(Aim of the exercise) Render everything in the data from its first line down through the line containing "We’re looking for" as a Markdown table with two columns, No. and Text, giving one numbered row per line and omitting blank lines.

★ ★ ★ ★ ★ ★ ★

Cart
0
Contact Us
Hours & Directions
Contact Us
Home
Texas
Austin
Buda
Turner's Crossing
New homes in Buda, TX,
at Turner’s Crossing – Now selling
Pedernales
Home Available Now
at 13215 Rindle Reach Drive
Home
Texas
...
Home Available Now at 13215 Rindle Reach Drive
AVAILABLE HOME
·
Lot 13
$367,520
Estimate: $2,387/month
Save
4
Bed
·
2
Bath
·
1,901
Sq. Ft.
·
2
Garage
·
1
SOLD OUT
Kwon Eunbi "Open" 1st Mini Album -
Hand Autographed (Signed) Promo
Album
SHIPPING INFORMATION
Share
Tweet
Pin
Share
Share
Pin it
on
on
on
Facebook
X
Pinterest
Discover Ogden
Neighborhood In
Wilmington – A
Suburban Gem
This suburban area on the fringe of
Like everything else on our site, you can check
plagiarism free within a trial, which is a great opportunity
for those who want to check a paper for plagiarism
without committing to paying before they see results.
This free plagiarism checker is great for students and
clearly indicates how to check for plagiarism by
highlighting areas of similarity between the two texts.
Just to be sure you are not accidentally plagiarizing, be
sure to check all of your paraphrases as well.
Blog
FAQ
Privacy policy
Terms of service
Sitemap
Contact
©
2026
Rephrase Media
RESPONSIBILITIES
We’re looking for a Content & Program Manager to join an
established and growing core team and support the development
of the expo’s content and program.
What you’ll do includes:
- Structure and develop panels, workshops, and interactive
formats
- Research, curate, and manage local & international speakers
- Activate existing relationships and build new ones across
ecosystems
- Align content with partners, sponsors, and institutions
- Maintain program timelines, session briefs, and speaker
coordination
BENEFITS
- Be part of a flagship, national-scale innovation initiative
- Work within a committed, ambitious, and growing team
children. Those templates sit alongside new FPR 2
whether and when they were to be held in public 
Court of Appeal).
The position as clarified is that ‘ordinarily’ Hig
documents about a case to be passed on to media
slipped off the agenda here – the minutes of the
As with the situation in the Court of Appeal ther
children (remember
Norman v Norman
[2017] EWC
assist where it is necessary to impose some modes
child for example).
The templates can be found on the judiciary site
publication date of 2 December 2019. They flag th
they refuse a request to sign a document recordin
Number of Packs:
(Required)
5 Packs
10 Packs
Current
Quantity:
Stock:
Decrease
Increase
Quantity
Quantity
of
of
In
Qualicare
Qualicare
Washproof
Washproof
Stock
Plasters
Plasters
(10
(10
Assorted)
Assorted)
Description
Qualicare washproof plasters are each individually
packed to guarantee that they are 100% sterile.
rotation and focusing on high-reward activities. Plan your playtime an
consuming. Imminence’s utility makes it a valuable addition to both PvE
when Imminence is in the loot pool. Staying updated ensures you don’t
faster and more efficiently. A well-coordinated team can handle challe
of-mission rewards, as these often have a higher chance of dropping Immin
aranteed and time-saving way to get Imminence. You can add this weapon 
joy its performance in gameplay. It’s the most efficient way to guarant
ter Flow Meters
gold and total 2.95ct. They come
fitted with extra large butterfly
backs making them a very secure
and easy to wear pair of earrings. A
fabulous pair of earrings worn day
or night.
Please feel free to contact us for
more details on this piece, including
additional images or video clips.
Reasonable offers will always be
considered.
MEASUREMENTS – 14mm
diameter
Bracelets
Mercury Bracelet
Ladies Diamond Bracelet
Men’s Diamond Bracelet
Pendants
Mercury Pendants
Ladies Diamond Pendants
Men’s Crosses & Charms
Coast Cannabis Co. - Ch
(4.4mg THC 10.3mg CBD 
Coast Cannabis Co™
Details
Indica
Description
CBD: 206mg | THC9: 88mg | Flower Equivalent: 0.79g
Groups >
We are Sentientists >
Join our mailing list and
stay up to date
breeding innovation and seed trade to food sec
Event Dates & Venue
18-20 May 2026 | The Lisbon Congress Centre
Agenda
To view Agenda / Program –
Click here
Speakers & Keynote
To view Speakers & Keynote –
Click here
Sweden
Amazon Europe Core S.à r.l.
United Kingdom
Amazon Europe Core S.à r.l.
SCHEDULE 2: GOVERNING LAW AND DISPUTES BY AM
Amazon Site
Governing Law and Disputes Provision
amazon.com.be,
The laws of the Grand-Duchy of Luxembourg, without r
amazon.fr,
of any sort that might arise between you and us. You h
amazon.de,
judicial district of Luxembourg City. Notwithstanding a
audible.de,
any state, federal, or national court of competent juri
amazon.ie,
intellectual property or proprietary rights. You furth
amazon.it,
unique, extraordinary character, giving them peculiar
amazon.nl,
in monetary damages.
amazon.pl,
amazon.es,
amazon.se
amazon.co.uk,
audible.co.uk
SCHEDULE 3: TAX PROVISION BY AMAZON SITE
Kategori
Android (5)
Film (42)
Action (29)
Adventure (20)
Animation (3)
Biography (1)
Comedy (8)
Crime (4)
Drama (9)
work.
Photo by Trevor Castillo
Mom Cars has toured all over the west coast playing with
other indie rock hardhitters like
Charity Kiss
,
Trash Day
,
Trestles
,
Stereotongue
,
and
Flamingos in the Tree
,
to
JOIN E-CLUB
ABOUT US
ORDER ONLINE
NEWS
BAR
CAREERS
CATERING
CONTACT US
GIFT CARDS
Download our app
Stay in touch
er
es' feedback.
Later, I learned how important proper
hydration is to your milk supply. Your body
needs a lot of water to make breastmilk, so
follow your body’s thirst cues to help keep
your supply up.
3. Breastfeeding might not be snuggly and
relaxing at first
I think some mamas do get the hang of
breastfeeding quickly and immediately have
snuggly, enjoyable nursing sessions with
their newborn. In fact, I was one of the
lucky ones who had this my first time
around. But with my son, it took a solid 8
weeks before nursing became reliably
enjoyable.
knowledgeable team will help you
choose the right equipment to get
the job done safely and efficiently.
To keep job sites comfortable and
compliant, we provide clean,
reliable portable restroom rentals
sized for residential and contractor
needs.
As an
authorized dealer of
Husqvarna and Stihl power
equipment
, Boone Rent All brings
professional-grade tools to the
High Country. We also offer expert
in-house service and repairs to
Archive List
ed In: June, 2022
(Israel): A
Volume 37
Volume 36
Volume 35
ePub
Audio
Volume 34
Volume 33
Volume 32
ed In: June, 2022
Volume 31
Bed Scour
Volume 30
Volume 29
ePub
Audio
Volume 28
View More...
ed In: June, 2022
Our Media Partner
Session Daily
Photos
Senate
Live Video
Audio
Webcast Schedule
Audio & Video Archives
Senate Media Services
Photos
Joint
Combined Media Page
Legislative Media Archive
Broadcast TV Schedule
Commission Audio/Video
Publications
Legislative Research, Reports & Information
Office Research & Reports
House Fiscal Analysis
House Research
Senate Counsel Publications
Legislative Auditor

★ ★ ★ ★ ★ ★ ★

(Exercise answer)
| No. | Text |
|---|---|
| 1 | Cart |
| 2 | 0 |
| 3 | Contact Us |
| 4 | Hours & Directions |
| 5 | Contact Us |
| 6 | Home |
| 7 | Texas |
| 8 | Austin |
| 9 | Buda |
| 10 | Turner's Crossing |
| 11 | New homes in Buda, TX, |
| 12 | at Turner’s Crossing – Now selling |
| 13 | Pedernales |
| 14 | Home Available Now |
| 15 | at 13215 Rindle Reach Drive |
| 16 | Home |
| 17 | Texas |
| 18 | ... |
| 19 | Home Available Now at 13215 Rindle Reach Drive |
| 20 | AVAILABLE HOME |
| 21 | · |
| 22 | Lot 13 |
| 23 | $367,520 |
| 24 | Estimate: $2,387/month |
| 25 | Save |
| 26 | 4 |
| 27 | Bed |
| 28 | · |
| 29 | 2 |
| 30 | Bath |
| 31 | · |
| 32 | 1,901 |
| 33 | Sq. Ft. |
| 34 | · |
| 35 | 2 |
| 36 | Garage |
| 37 | · |
| 38 | 1 |
| 39 | SOLD OUT |
| 40 | Kwon Eunbi "Open" 1st Mini Album - |
| 41 | Hand Autographed (Signed) Promo |
| 42 | Album |
| 43 | SHIPPING INFORMATION |
| 44 | Share |
| 45 | Tweet |
| 46 | Pin |
| 47 | Share |
| 48 | Share |
| 49 | Pin it |
| 50 | on |
| 51 | on |
| 52 | on |
| 53 | Facebook |
| 54 | X |
| 55 | Pinterest |
| 56 | Discover Ogden |
| 57 | Neighborhood In |
| 58 | Wilmington – A |
| 59 | Suburban Gem |
| 60 | This suburban area on the fringe of |
| 61 | Like everything else on our site, you can check |
| 62 | plagiarism free within a trial, which is a great opportunity |
| 63 | for those who want to check a paper for plagiarism |
| 64 | without committing to paying before they see results. |
| 65 | This free plagiarism checker is great for students and |
| 66 | clearly indicates how to check for plagiarism by |
| 67 | highlighting areas of similarity between the two texts. |
| 68 | Just to be sure you are not accidentally plagiarizing, be |
| 69 | sure to check all of your paraphrases as well. |
| 70 | Blog |
| 71 | FAQ |
| 72 | Privacy policy |
| 73 | Terms of service |
| 74 | Sitemap |
| 75 | Contact |
| 76 | © |
| 77 | 2026 |
| 78 | Rephrase Media |
| 79 | RESPONSIBILITIES |
| 80 | We’re looking for a Content & Program Manager to join an |